Copy word for word the lines of the records below from their start through the line containing "Value: 330 °", inclusive, and leave out the pictures.

## Material provided
# # # # # # #
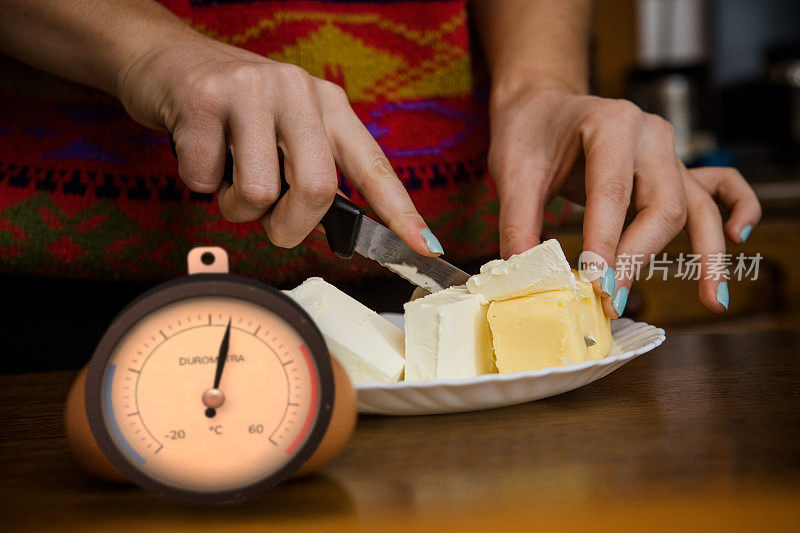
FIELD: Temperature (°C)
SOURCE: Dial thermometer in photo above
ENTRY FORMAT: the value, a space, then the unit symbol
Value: 24 °C
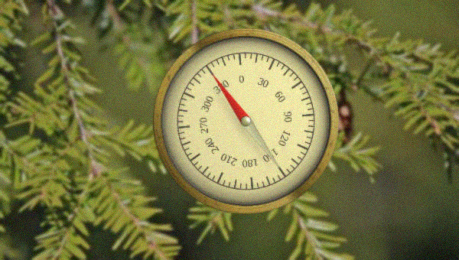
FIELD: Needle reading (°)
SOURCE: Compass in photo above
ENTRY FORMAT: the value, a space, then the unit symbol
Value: 330 °
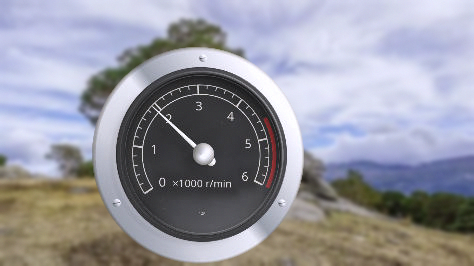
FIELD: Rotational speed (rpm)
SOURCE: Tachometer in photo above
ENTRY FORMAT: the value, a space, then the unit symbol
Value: 1900 rpm
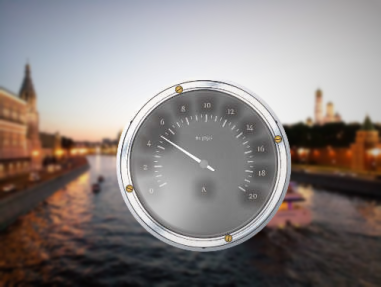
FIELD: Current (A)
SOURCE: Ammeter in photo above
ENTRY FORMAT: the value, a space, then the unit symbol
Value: 5 A
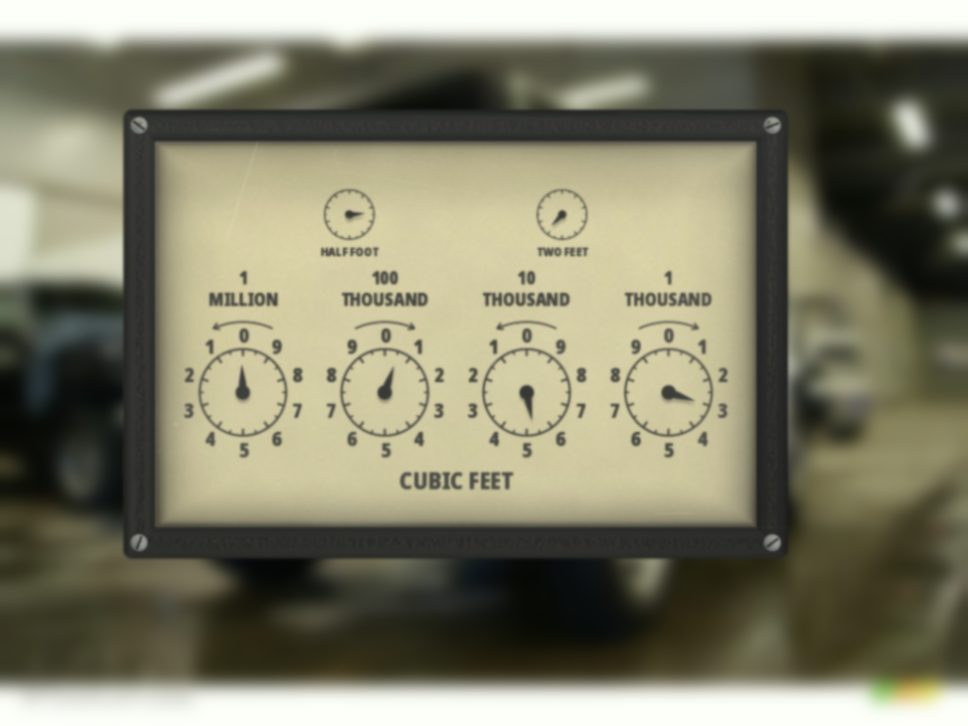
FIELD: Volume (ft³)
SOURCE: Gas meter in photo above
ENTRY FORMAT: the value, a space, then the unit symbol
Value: 5300 ft³
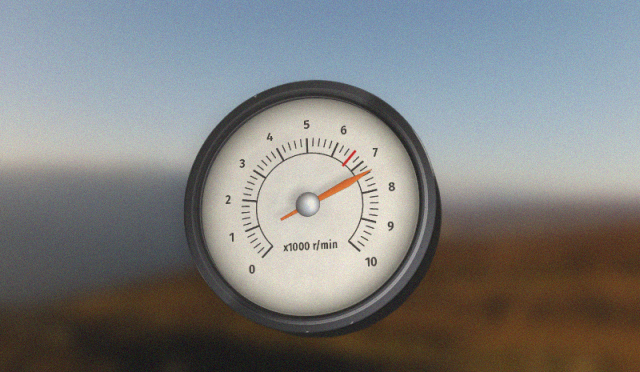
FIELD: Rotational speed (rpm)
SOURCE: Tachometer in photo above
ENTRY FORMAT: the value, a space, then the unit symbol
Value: 7400 rpm
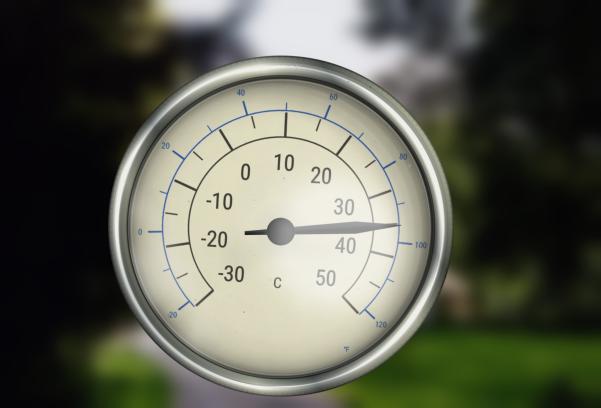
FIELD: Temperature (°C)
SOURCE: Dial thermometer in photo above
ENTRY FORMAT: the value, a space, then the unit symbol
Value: 35 °C
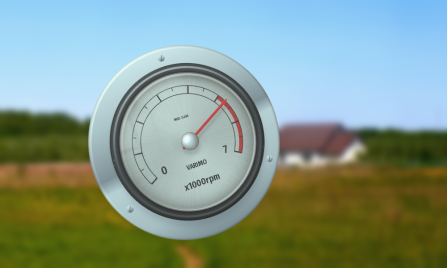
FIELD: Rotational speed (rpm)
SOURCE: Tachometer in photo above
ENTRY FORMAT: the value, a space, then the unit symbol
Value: 5250 rpm
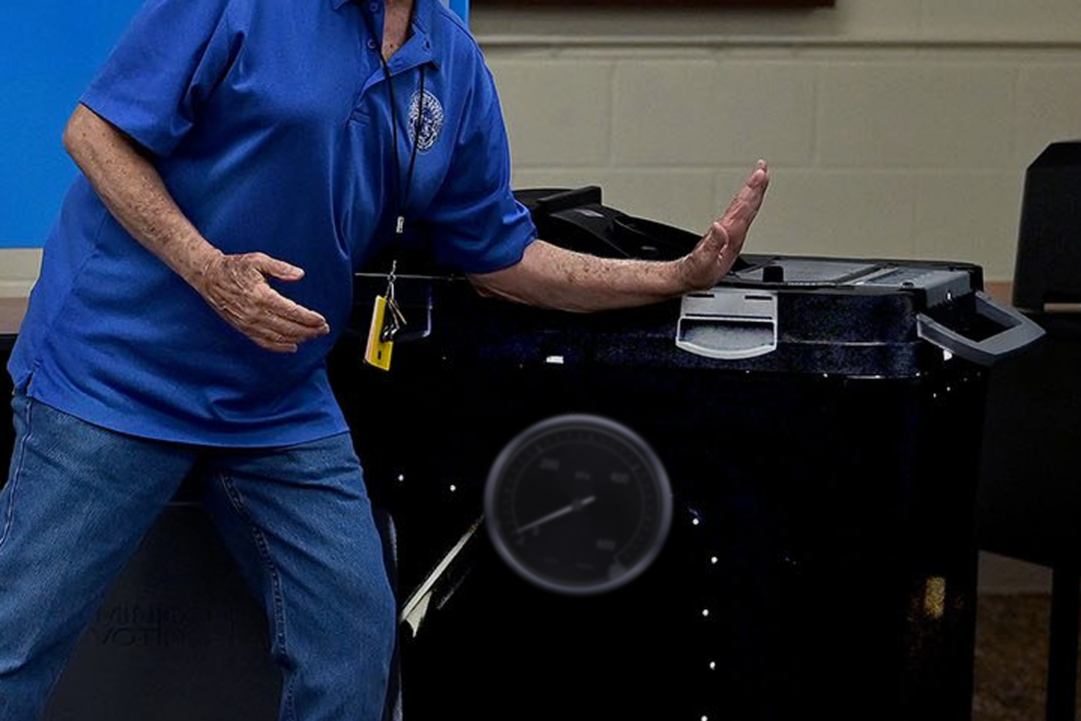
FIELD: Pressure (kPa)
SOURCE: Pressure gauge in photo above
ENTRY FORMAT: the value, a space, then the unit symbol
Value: 20 kPa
# # # # # # #
## Answer to this problem
FIELD: Temperature (°C)
SOURCE: Dial thermometer in photo above
ENTRY FORMAT: the value, a space, then the unit symbol
Value: 24 °C
FIELD: Needle reading (°)
SOURCE: Compass in photo above
ENTRY FORMAT: the value, a space, then the unit symbol
Value: 330 °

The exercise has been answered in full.